The span — whose actual name is Jackson Ford Bridge — has stood mostly forgotten during the past 16 years except for trespassers, or the occasional fisherman or canoeist who passes below in its shadow.
County Commission Chairman Dewey Mitchell said the bridge has deteriorated so severely that is has become a liability to the county. So the commission agreed to tear it down.
On the Ghost Bridge Facebook page, preservation supporters question how the bridge could support a backhoe if it is in such bad shape.
Community efforts to save the bridge from demolition are admirable and understandable. It is a part of Lauderdale County’s rich history
Perhaps the structure could have been transformed into a pedestrian bridge. Nearby sites of historical significance like the Forks of Cypress and an old cemetery to the east possibly could have been linked to the bridge via a walking tour.
But, in reality, county officials probably made the best decision given the current state of public funding. The span is a bridge to nowhere. The surrounding acreage is privately owned. The secluded setting is ripe for vandalism, drug use and other criminal activity.

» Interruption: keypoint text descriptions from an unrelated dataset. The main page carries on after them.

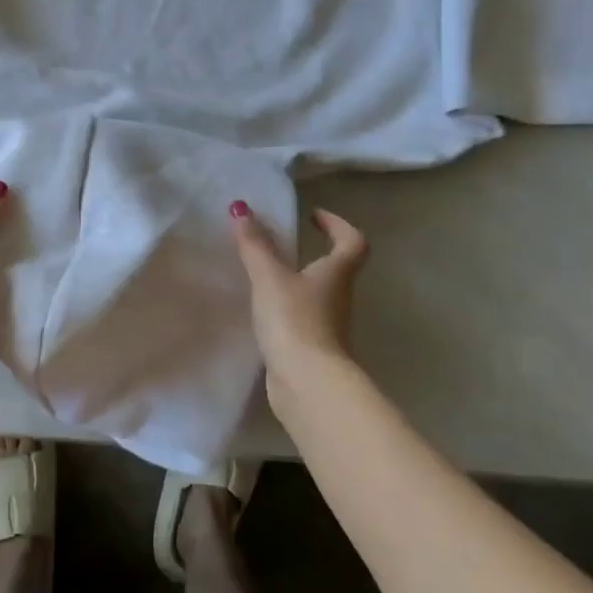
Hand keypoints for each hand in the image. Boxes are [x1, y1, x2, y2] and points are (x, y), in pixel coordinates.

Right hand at [230, 202, 367, 397]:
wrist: (308, 384)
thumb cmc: (295, 321)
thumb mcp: (269, 277)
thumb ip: (254, 245)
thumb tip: (241, 208)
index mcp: (336, 274)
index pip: (352, 242)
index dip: (338, 225)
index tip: (315, 216)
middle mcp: (338, 298)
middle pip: (336, 270)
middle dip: (314, 255)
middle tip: (283, 246)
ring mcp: (328, 327)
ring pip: (318, 297)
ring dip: (298, 284)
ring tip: (266, 277)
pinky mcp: (313, 351)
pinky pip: (302, 321)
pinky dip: (287, 311)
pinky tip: (263, 314)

Someone could get hurt or killed.
It would be difficult to justify the expense of restoration against the number of visitors the site would attract.
The only testimony that it ever existed will be from the stories of the people who crossed it and the pillars standing in the tangled wilderness on the banks of the Cypress.
Photographs, being collected from the community by the Florence-Lauderdale Public Library, will still exist.
But, sadly and soon, the bridge will truly be a ghost of Lauderdale County’s past.